Of the two works (both enjoyed highly competent, on-stage accompaniment), the lovelier was “Sonata,” an extended pas de deux set to Bernstein’s Sonata for Clarinet and Piano. The music, composed by Bernstein at the dewy age of 23, gave marvelous underpinning to Keigwin’s choreography which followed its ebbs, flows and arpeggios with wit and considerable humanity. Brandon Coleman, in brown trousers and white shirt, dance-talked to his partner Emily Schoen, in perky white skirt and midriff-baring top. It felt like a relationship conversation, something intimate, akin to what we regularly view, now, on television series like “The Affair.” The two circle each other, push, pull, and poke with taffy softness, and then face off, so that their arms, stabbing in semiphores, can further the chatter. They then hurtle into little stag leaps like elk. Push-y, pull-y, their swinging arms topple their bodies. Then they recover. It’s all calm and clean and readable, but also romantic in a highly contained way. I feel that Keigwin has created, in “Sonata,” a stellar swathe of choreography.
Less so was the second commission of the evening, “Three Plus One,” which earned credit for attempting a kind of Keystone Kops comedy. A foursome, arms entwined, bluster their way through a dotty Bernstein score, perhaps its on-again, off-again-ness related to his having composed it at age 19. Just a thought, but maybe this work could make use of sets or props, as a sameness of movement kicked in despite the sight gag of one big-boned dancer in contrast to three (smaller) collaborators.

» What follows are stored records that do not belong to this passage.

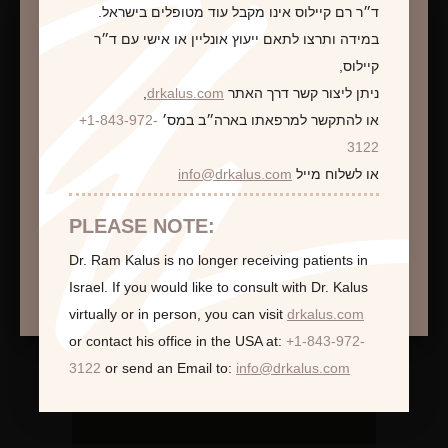
לקביעת פגישת ייעוץ
ד״ר רם קיילוס אינו מקבל עוד מטופלים בישראל.
במידה ותרצו לתאם ייעוץ אונליין או אישי עם ד״ר
קיילוס,
ניתן ליצור קשר דרך האתר
drkalus.com
,
או להתקשר למרפאתו בארה״ב במס׳
+1-843-972-
התראה
3122
או לשלוח מייל
info@drkalus.com
הינכם מועברים לעמוד הכולל תמונות חושפניות
האם גילך מעל 18?
PLEASE NOTE:
Dr. Ram Kalus is no longer receiving patients in
המשך >
Israel.
If you would like to consult with Dr. Kalus
virtually or in person,
you can visit
drkalus.com
or contact his office in the USA at:
+1-843-972-
3122
or send an Email to:
info@drkalus.com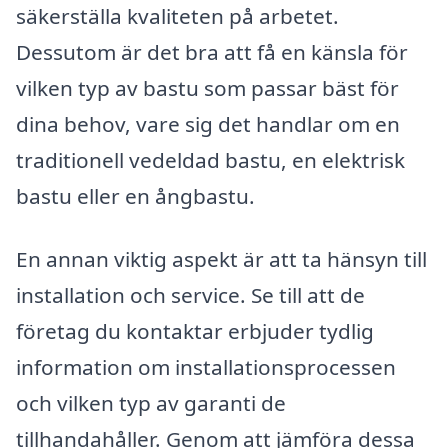
säkerställa kvaliteten på arbetet.
Dessutom är det bra att få en känsla för
vilken typ av bastu som passar bäst för
dina behov, vare sig det handlar om en
traditionell vedeldad bastu, en elektrisk
bastu eller en ångbastu.
En annan viktig aspekt är att ta hänsyn till
installation och service. Se till att de
företag du kontaktar erbjuder tydlig
information om installationsprocessen
och vilken typ av garanti de
tillhandahåller. Genom att jämföra dessa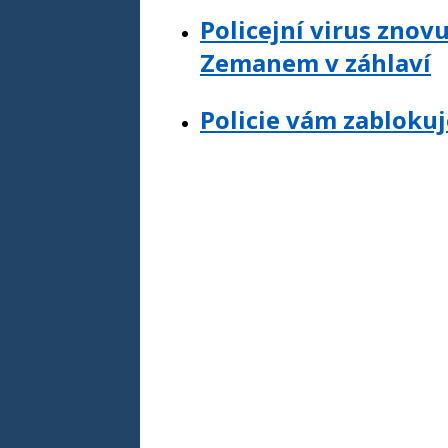
Policejní virus znov
Zemanem v záhlaví
Policie vám zablokuj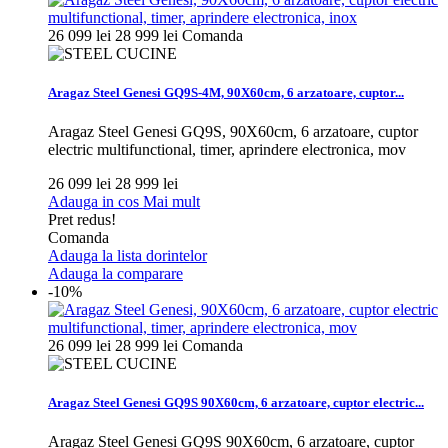
26 099 lei
28 999 lei
Comanda
Aragaz Steel Genesi GQ9S-4M, 90X60cm, 6 arzatoare, cuptor...
Aragaz Steel Genesi GQ9S, 90X60cm, 6 arzatoare, cuptor
electric multifunctional, timer, aprindere electronica, mov
26 099 lei
28 999 lei
Adauga in cos
Mai mult
Pret redus!
Comanda
Adauga la lista dorintelor
Adauga la comparare
-10%
26 099 lei
28 999 lei
Comanda
Aragaz Steel Genesi GQ9S 90X60cm, 6 arzatoare, cuptor electric...
Aragaz Steel Genesi GQ9S 90X60cm, 6 arzatoare, cuptor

The beautiful evening program, one hour plus in length, was rounded off by two prior Keigwin gos at Bernstein scores. Dating from 2014 was “Episodes” performed to the “On the Town Suite,” channeling but not aping the iconic Gene Kelly/Stanley Donen cine-choreography to the same music. It was lovely. Delicious. Happy. Sane. Everything the world isn’t anymore. And speaking of cinema, “Waterfront” to the “On the Waterfront Suite,” closed the program resoundingly, a study in contrasts in which the white-costumed dancers, amidst a blackened stage, rode the waves of this most anguished of film scores, and Keigwin removed the restraints and allowed searing emotion charge through the body. One could not but notice the dancers’ heightened emotion, and for this misty-eyed viewer, the ghosts of Brando, Kazan, Karl Malden, and the wonderful flute motif that evokes Eva Marie Saint, bounced with fulsome reverb around the room.